*WORK INSTRUCTIONS:* Exclude the pictures and repeat all of the data exactly.

Joint position lists:

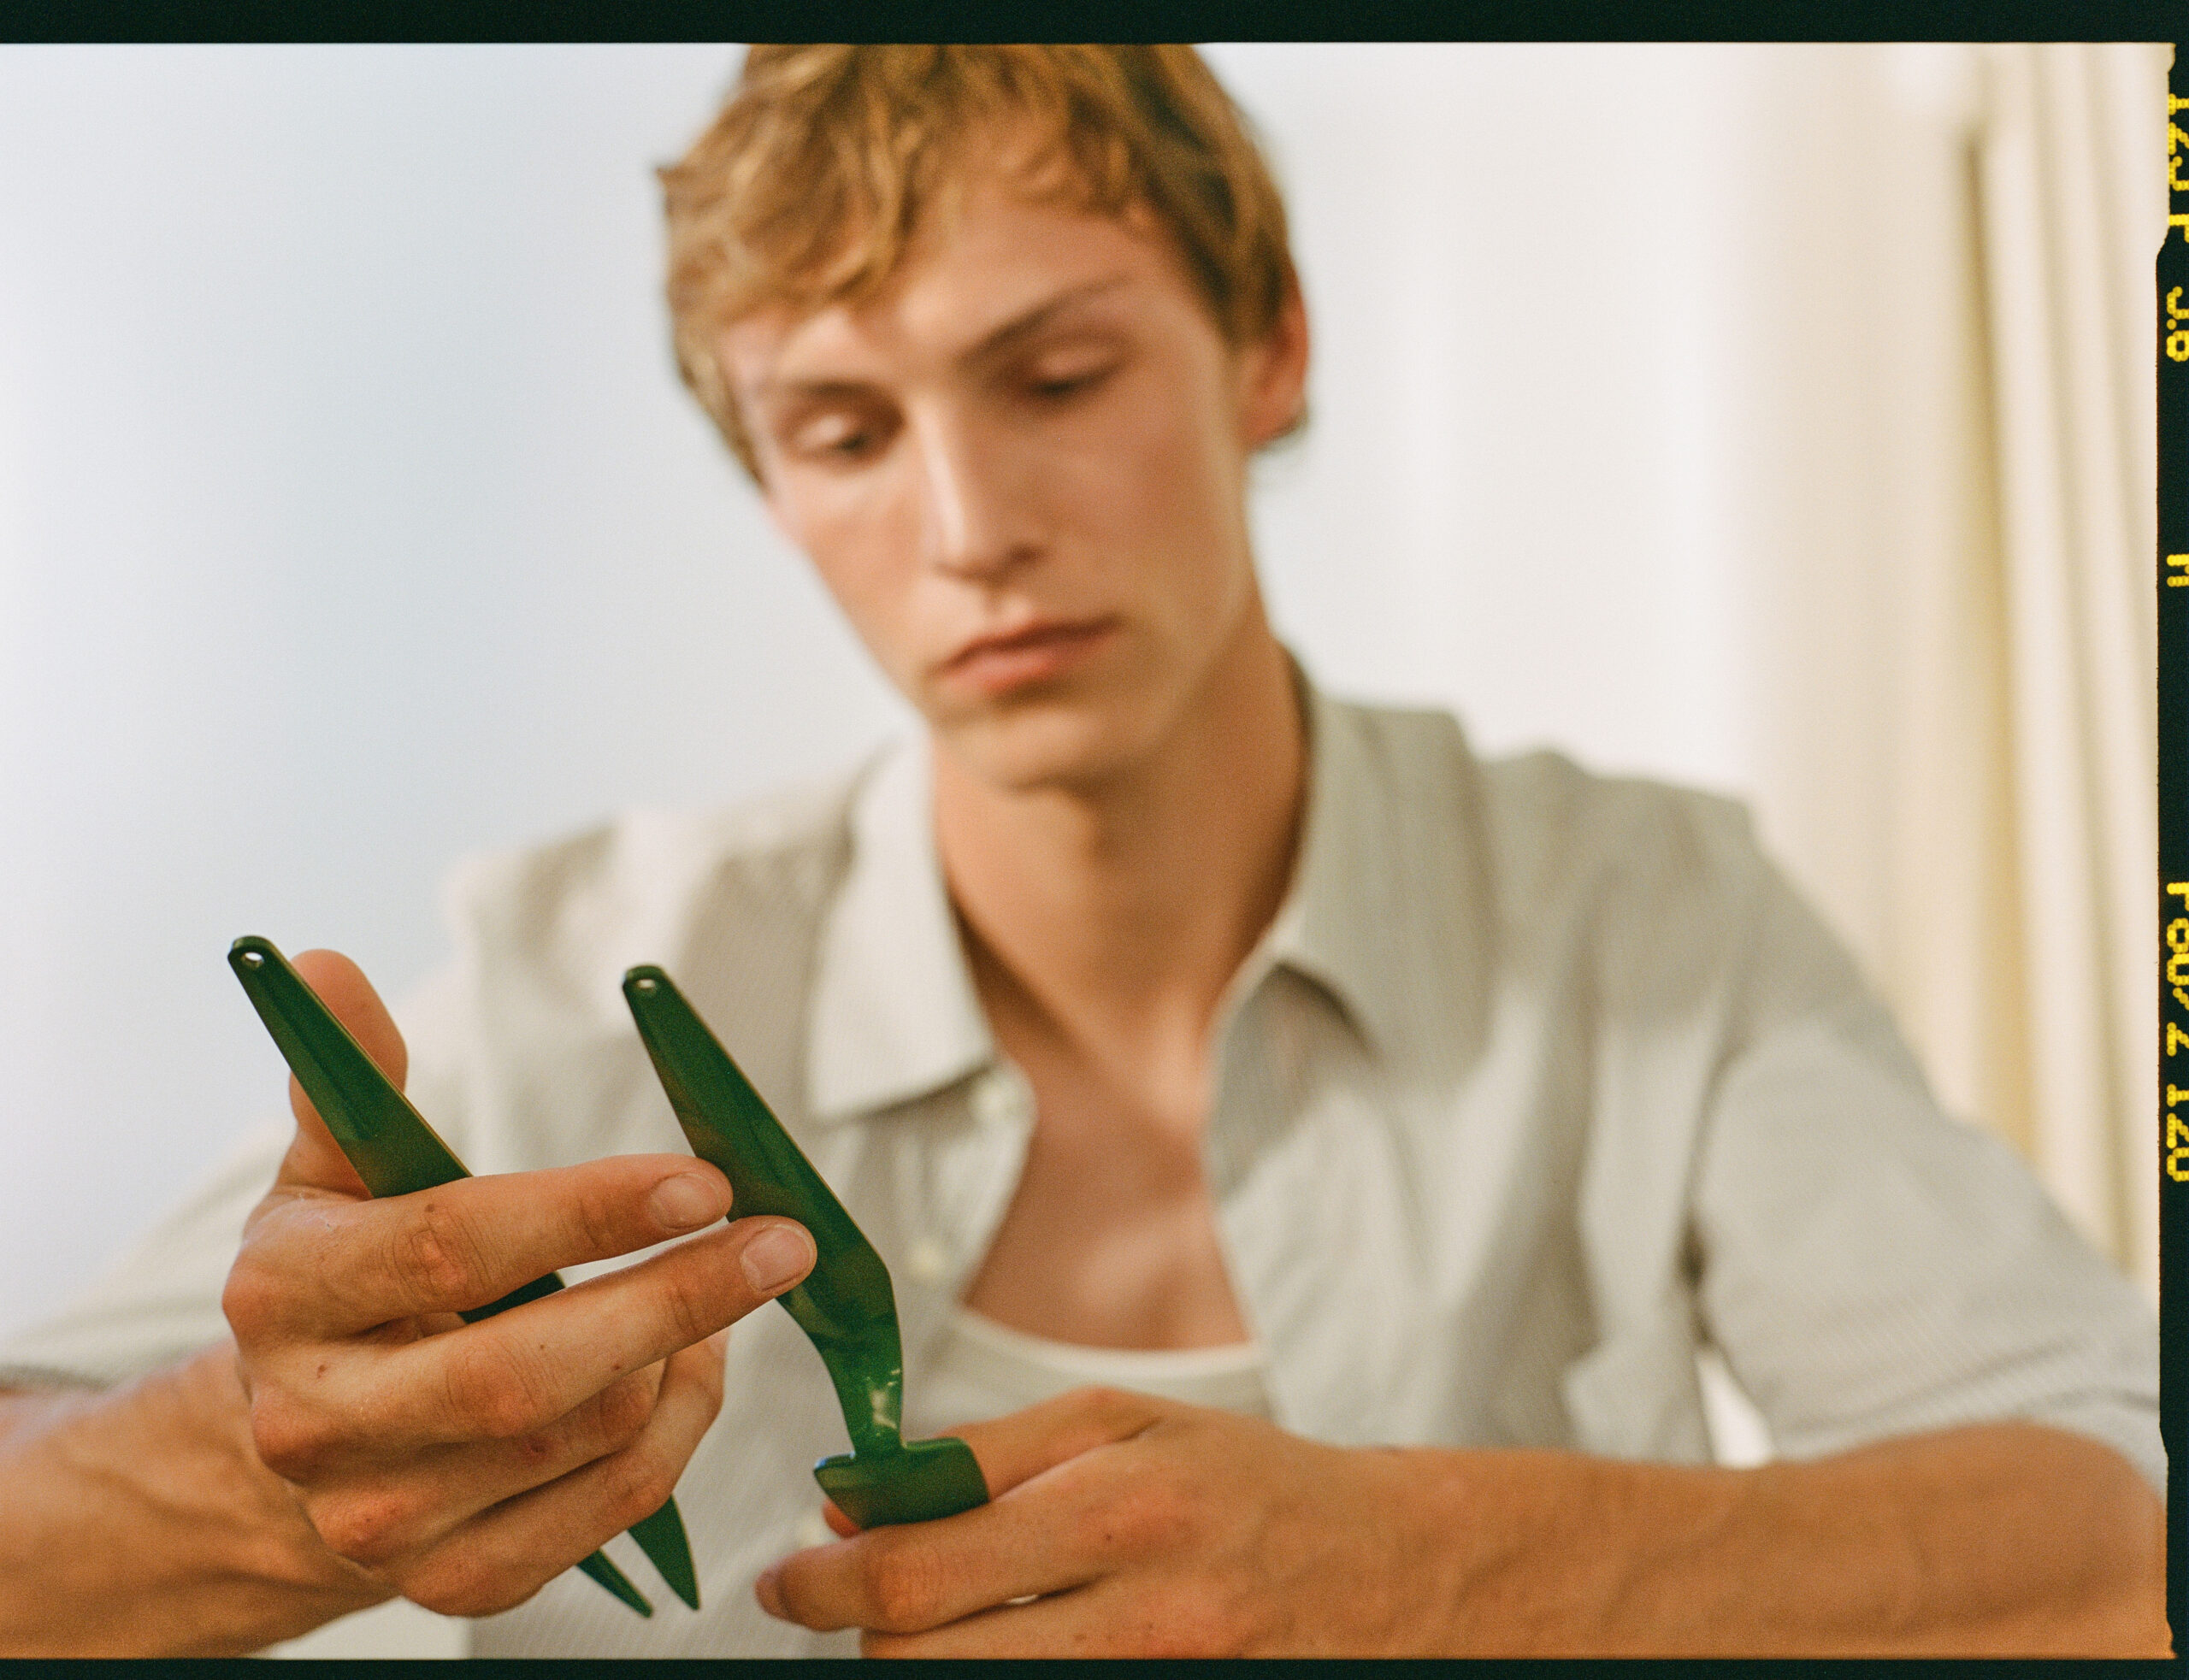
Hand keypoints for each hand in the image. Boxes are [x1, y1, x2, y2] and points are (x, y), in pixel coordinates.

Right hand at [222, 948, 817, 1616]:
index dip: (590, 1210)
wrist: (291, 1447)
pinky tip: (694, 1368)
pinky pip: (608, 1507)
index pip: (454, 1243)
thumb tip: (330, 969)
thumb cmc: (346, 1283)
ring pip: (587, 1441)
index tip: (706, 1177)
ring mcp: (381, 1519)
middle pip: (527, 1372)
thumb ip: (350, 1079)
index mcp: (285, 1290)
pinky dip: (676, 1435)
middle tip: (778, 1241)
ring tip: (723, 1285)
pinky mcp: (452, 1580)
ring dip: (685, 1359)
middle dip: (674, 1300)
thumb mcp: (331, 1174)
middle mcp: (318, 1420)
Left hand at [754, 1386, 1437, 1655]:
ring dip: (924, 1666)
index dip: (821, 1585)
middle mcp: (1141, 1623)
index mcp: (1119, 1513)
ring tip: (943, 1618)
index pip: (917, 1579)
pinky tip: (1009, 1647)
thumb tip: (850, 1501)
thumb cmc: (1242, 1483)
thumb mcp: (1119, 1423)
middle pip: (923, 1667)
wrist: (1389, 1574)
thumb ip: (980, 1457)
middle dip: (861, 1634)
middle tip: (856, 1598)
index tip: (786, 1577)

*FINISHED EXERCISE:*
Hand keypoints for each hand in the image. Boxes are [x1, y1, x2, y2] and points are (x, y), in pixel coordinates.

Right hand at [222, 948, 817, 1616]:
index dip: (590, 1210)
wrist: (291, 1447)
pinky tip: (694, 1368)
pinky pip: (608, 1507)
index pip: (454, 1243)
thumb tip: (330, 969)
thumb cmc: (346, 1283)
ring pip: (587, 1441)
index tip: (706, 1177)
ring mcp: (381, 1519)
middle pip: (527, 1372)
thumb ip: (350, 1079)
index mcp: (285, 1290)
pinky dip: (676, 1435)
middle tip: (778, 1241)
ring tip: (723, 1285)
pinky mcp: (452, 1580)
ring dip: (685, 1359)
middle dip: (674, 1300)
thumb mcp: (331, 1174)
middle mcp: (318, 1420)
Left hand at [754, 1386, 1437, 1655]:
ring dip: (924, 1666)
index dip: (821, 1585)
middle mcp: (1141, 1623)
index mcp: (1119, 1513)
ring tip: (943, 1618)
index pip: (917, 1579)
pinky tip: (1009, 1647)
thumb tip: (850, 1501)
thumb cmc: (1242, 1483)
thumb mcp: (1119, 1423)
middle pip: (923, 1667)
wrist: (1389, 1574)
thumb ip: (980, 1457)
middle dip: (861, 1634)
middle tip: (856, 1598)
index tip: (786, 1577)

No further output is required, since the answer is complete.